Cape Town - Defence and Military Veterans Minister Nosiviwe Mapisa-Nqakula on Tuesday said the reduction of over R15 billion in the medium term expenditure framework had placed the department in a very difficult position.
“We must inform this House of the negative impact our declining allocation has had and will continue to have on the Department of Defence in general – our military capabilities in particular and our ability to meet our operational responsibilities assigned to us as well as our international obligations,” Mapisa-Nqakula said.
She made the statement when she delivered her budget vote speech that was marked by yet another budget reduction for a third year in row.
Mapisa-Nqakula said their capital budget had effectively been reduced to a trickle and the operating budget was under extreme pressure.
“Under these conditions, we are finding it very difficult to improve the serviceability of our prime mission equipment.”
She also said while they were fully aware of the fiscal challenges that South Africa had, the reduction to their allocation had had a devastating impact not only on the SA National Defence Force, but also on the defence industry and defence-related industry.
Mapisa-Nqakula told the MPs that she was at pains to remind Parliament that she had raised the budget reduction in her budget vote speech in 2019.
“If we are honest with ourselves, we now face the reality that if we do not intervene in a decisive manner, we will lose our state-owned defence industrial base and the ability to repair, maintain and overhaul most of our six defence systems.
“This not only compromises our ability to maintain our current equipment in service, but also fundamentally impacts our longer-term ability to remain relevant and ready to conduct effective operations in the future.”
The minister said in the event this happened, they could find themselves reliant on foreign powers for their main equipment and that would come at great strategic expense.
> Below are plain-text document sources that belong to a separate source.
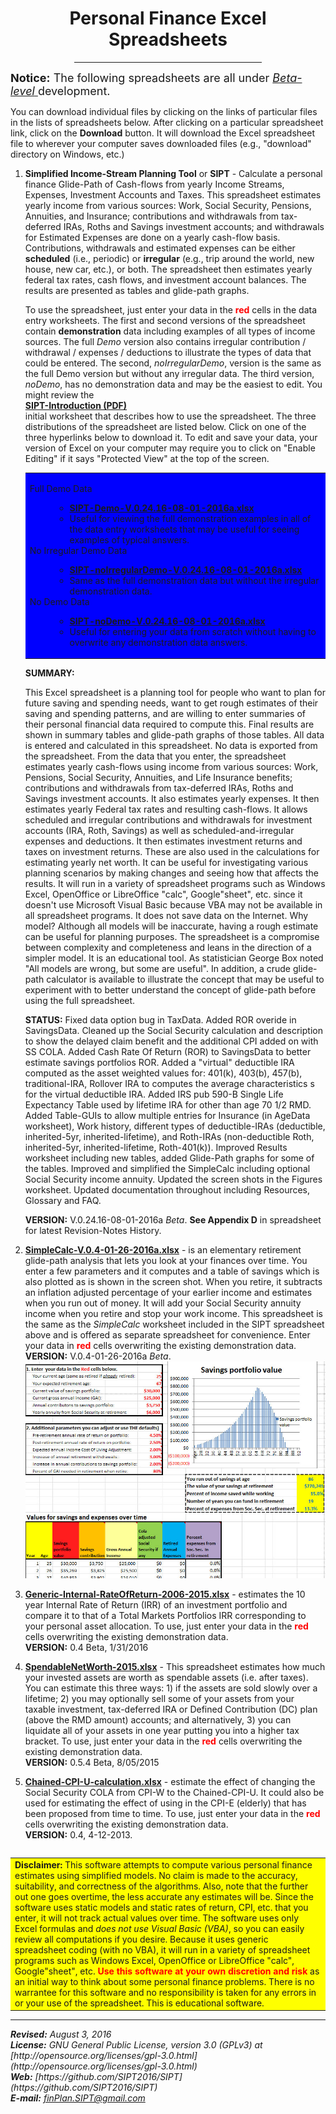 <title>personal finance spreadsheets</title>


<center>

<h1>Personal Finance Excel Spreadsheets</h1>

</center>
<p></p>

<center><hr width="300"><p></p></center>

<font size="+1">
<b>Notice:</b> The following spreadsheets are all under 
<A HREF="ForeverBetaCartoon.jpg" Width="600"> <i>Beta-level</i> </A>
development.
</font><p></p>

You can download individual files by clicking on the links of particular files in the lists of spreadsheets below. After clicking on a particular spreadsheet link, click on the <B>Download</B> button. It will download the Excel spreadsheet file to wherever your computer saves downloaded files (e.g., "download" directory on Windows, etc.)<P>

<ol>
<li> <B>Simplified Income-Stream Planning Tool</B> or <B>SIPT</B> - 
Calculate a personal finance Glide-Path of Cash-flows from yearly Income Streams, Expenses, Investment Accounts and Taxes. This spreadsheet estimates yearly income from various sources: Work, Social Security, Pensions, Annuities, and Insurance; contributions and withdrawals from tax-deferred IRAs, Roths and Savings investment accounts; and withdrawals for Estimated Expenses are done on a yearly cash-flow basis. Contributions, withdrawals and estimated expenses can be either <b>scheduled</b> (i.e., periodic) or <b>irregular</b> (e.g., trip around the world, new house, new car, etc.), or both. The spreadsheet then estimates yearly federal tax rates, cash flows, and investment account balances. The results are presented as tables and glide-path graphs.	
<p>

To use the spreadsheet, just enter your data in the <b><font color="red">red</font></b> cells in the data entry worksheets. The first and second versions of the spreadsheet contain <b>demonstration</b> data including examples of all types of income sources. The full <i>Demo</i> version also contains irregular contribution / withdrawal / expenses / deductions to illustrate the types of data that could be entered. The second, <i>noIrregularDemo</I>, version is the same as the full Demo version but without any irregular data. The third version, <i>noDemo</i>, has no demonstration data and may be the easiest to edit. You might review the             
            <A HREF="SIPT-Introduction.pdf"><B>SIPT-Introduction (PDF)</B></A>  
initial worksheet that describes how to use the spreadsheet. The three distributions of the spreadsheet are listed below. Click on one of the three hyperlinks below to download it. To edit and save your 	data, your version of Excel on your computer may require you to click on "Enable Editing" if it says "Protected View" at the top of the screen.
      
 
<P>
<table BGCOLOR="blue">
<tr>
<td>

<DL>
<DT>Full Demo Data
<DD>
<UL>
<LI><A HREF="SIPT-Demo-V.0.24.16-08-01-2016a.xlsx">
<B>SIPT-Demo-V.0.24.16-08-01-2016a.xlsx</B></A>
<LI>Useful for viewing the full demonstration examples in all of the data entry worksheets that may be useful for seeing examples of typical answers.
</UL>
</DT>

<DT>No Irregular Demo Data
<DD>
<UL>
<LI><A HREF="SIPT-noIrregularDemo-V.0.24.16-08-01-2016a.xlsx">
<B>SIPT-noIrregularDemo-V.0.24.16-08-01-2016a.xlsx</B></A>
<LI>Same as the full demonstration data but without the irregular demonstration data.
</UL>
</DT>

<DT>No Demo Data
<DD>
<UL>
<LI><A HREF="SIPT-noDemo-V.0.24.16-08-01-2016a.xlsx">
<B>SIPT-noDemo-V.0.24.16-08-01-2016a.xlsx</B></A>
<LI>Useful for entering your data from scratch without having to overwrite any demonstration data answers.
</UL>
</DT>
</DL>

</td>
</tr>
</table>
      
			
<B>SUMMARY:</B> 
			
This Excel spreadsheet is a planning tool for people who want to plan for future saving and spending needs, want to get rough estimates of their saving and spending patterns, and are willing to enter summaries of their personal financial data  required to compute this.  Final results are shown in summary tables and glide-path  graphs of those tables. All data is entered  and calculated in this spreadsheet. No data is exported from the spreadsheet. From the data that you enter, the spreadsheet estimates yearly cash-flows using income from various sources: Work,  Pensions, Social Security, Annuities, and Life Insurance benefits;  contributions and  withdrawals from tax-deferred IRAs, Roths and Savings investment accounts. It also estimates yearly expenses. It then estimates yearly Federal tax rates and resulting cash-flows. It allows scheduled and irregular contributions and withdrawals for investment accounts (IRA, Roth, Savings) as well as scheduled-and-irregular expenses and deductions. It then estimates investment returns and taxes on investment returns. These are also used in the calculations for estimating yearly net worth. It can be useful for investigating various planning scenarios by making changes and seeing how that affects the results. It will run in a variety of spreadsheet programs such as Windows Excel, OpenOffice or LibreOffice "calc", Google"sheet", etc. since it doesn't use Microsoft Visual Basic because VBA may not be available in all spreadsheet programs. It does not save data on the Internet. Why model? Although all models will be inaccurate, having a rough estimate can be useful for planning purposes. The spreadsheet is a compromise between complexity and completeness and leans in the direction of a simpler model. It is an educational tool. As statistician George Box noted "All models are wrong, but some are useful". In addition, a crude glide-path calculator is available to illustrate the concept that may be useful to experiment with to better understand the concept of glide-path before using the full spreadsheet.


<p>					
<B>STATUS:</B> Fixed data option bug in TaxData. Added ROR overide in SavingsData. Cleaned up the Social Security calculation and description to show the delayed claim benefit and the additional CPI added on with SS COLA. Added Cash Rate Of Return (ROR) to SavingsData to better estimate savings portfolios ROR. Added a  "virtual" deductible IRA computed as the asset weighted values for: 401(k), 403(b), 457(b), traditional-IRA, Rollover IRA to computes the average characteristics s for the virtual deductible IRA. Added IRS pub 590-B Single Life Expectancy Table used by lifetime IRA for other than age 70 1/2 RMD. Added Table-GUIs to allow multiple entries for Insurance (in AgeData worksheet), Work history, different types of deductible-IRAs (deductible, inherited-5yr, inherited-lifetime), and Roth-IRAs (non-deductible Roth, inherited-5yr, inherited-lifetime, Roth-401(k)). Improved Results worksheet including new tables, added Glide-Path graphs for some of the tables. Improved and simplified the SimpleCalc including optional Social Security income annuity. Updated the screen shots in the Figures worksheet. Updated documentation throughout including Resources, Glossary and FAQ.

<p>

<B>VERSION:</B> V.0.24.16-08-01-2016a <I>Beta</I>. <B>See Appendix D</B> 
in spreadsheet for latest Revision-Notes History.<BR> 			
<p>
</p></li>



<li> <a href="SimpleCalc-V.0.4-01-26-2016a.xlsx">
<B>SimpleCalc-V.0.4-01-26-2016a.xlsx</B></a> 
- is an elementary retirement glide-path analysis that lets you look at your finances over time. You enter a few parameters and it computes and a table of savings which is also plotted as is shown in the  screen shot. When you retire, it subtracts an inflation adjusted percentage of your earlier income and estimates when you run out of money. It will add your Social Security annuity income when you retire and stop your work income. This spreadsheet is the same as the <i>SimpleCalc</i> worksheet included in the SIPT spreadsheet above and is offered as separate spreadsheet for convenience. Enter your data in <b><font color="red">red</font></b> cells overwriting the existing demonstration data.<br>
<B>VERSION:</B> V.0.4-01-26-2016a <I>Beta</I>. <BR> 
<IMG SRC="SimpleCalc-glide-path-demo6.jpg" Width="600">
<p>
</p></li>

<li> <a href="Generic-Internal-RateOfReturn-2006-2015.xlsx">
<B>Generic-Internal-RateOfReturn-2006-2015.xlsx</B></A>
- estimates the 10 year Internal Rate of Return (IRR) of an investment portfolio and compare it to that of a Total Markets Portfolios IRR corresponding to your personal asset allocation. To use, just enter your data in the <b><font color="red">red</font></b> cells overwriting the existing demonstration data. <br>
<B>VERSION:</B> 0.4 Beta, 1/31/2016
<p>  

</p></li>

<li> <a href="SpendableNetWorth-2015.xlsx">
<B>SpendableNetWorth-2015.xlsx</B></a> 
- This spreadsheet estimates how much your invested assets are worth as spendable assets (i.e. after taxes). You can estimate this three ways: 1) if the assets are sold slowly over a lifetime; 2) you may optionally sell some of your assets from your taxable investment, tax-deferred IRA or Defined Contribution (DC) plan (above the RMD amount) accounts; and alternatively, 3) you can liquidate all of your assets in one year putting you into a higher tax bracket. To use, just enter your data in the  <b><font color="red">red</font></b> cells overwriting the existing demonstration data. <br>
<B>VERSION:</B> 0.5.4 Beta, 8/05/2015
<p>

</p></li>


<li> 
<a href="Chained-CPI-U-calculation.xlsx">
<B>Chained-CPI-U-calculation.xlsx</B></a>
- estimate the effect of changing the Social Security COLA from CPI-W to the Chained-CPI-U. It could also be used for estimating the effect of using in the CPI-E (elderly) that has been proposed from time to time. To use, just enter your data in the <b><font color="red">red</font></b> cells overwriting the existing demonstration data. <br>
<B>VERSION:</B> 0.4, 4-12-2013. 
<p>
</p></li></ol>

<pre></pre>
<table BGCOLOR="yellow">
<tr>
<td>
<b>Disclaimer:</b> This software attempts to compute various personal finance estimates using simplified models. No claim is made to the accuracy, suitability, and correctness of the algorithms. Also, note that the further out one goes overtime, the less accurate any estimates will be. Since the software uses static models and static rates of return, CPI, etc. that you enter, it will not track actual values over time. The software	uses only Excel formulas and <I>does not use Visual Basic (VBA)</I>, so you can easily review all computations if you desire. Because it uses generic spreadsheet coding (with no VBA), it will run in a variety of spreadsheet programs such as Windows Excel, OpenOffice or LibreOffice "calc", Google"sheet", etc. <B><FONT color="red">Use this software at your own discretion and risk</FONT></B> as an initial way to think about some personal finance problems. There is no warrantee for this software and no responsibility is taken for any errors in or your use of the spreadsheet. This is educational software.
</td>
</tr>
</table>
<p></p>


<P>

----------


<address>
<B>Revised:</B> August 3, 2016
<BR>
<B>License:</B> GNU General Public License, version 3.0 (GPLv3) at
[http://opensource.org/licenses/gpl-3.0.html](http://opensource.org/licenses/gpl-3.0.html)
<BR> 
<b>Web:</B> [https://github.com/SIPT2016/SIPT](https://github.com/SIPT2016/SIPT)
<BR>
<B>E-mail:</B> <A HREF="mailto:finPlan.SIPT@gmail.com">finPlan.SIPT@gmail.com</A>

</address>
“The knock-on effect of this has had dire consequences for the contribution that the defence industry makes to science and technology development, manufacturing, export earnings, education and artisan training, jobs for our people and the economy in general.”
Mapisa-Nqakula listed five directives she had issued in an attempt to salvage the situation.
This included the department to effect cost savings measures in the personnel budget to include, among others, what she termed “voluntary separation of members wishing to do so”.
ANC MP Cyril Xaba said the budget was presented under difficult global economic conditions.
“The constrained fiscal environment has forced managers to do more with less and look for measures to effect savings to fund new projects,” Xaba said.
He also said despite the budget cuts, the SANDF remained committed to the protection of South Africa’s territorial integrity and South African people.
DA MP Kobus Marais said the unilateral budget cuts had stripped the SANDF of essential procurement and maintenance capacity.
“This will have a detrimental effect on both SANDF and the defence industry stakeholders,” Marais said.
He, however, said political will did not exist with President Cyril Ramaphosa and Mapisa-Nqakula to bring a lasting solution to restructure and reprioritise the SANDF as a smaller and responsive defence force.
The IFP’s Mthokozisi Nxumalo said any savings should be reprioritised to operational expenses, and that additional funding and resources be found for the borders urgently.
The ACDP’s Steve Swart said his party was deeply concerned by the reduction in the defence budget.
He said the concerns were expressed every year but little was done as every year the situation got worse while billions were looted and stolen elsewhere.
“If SAA and other bankrupt SOEs can receive bailouts, the SANDF can and must get additional funds, given the critical role it plays. Decisive action is required,” Swart said.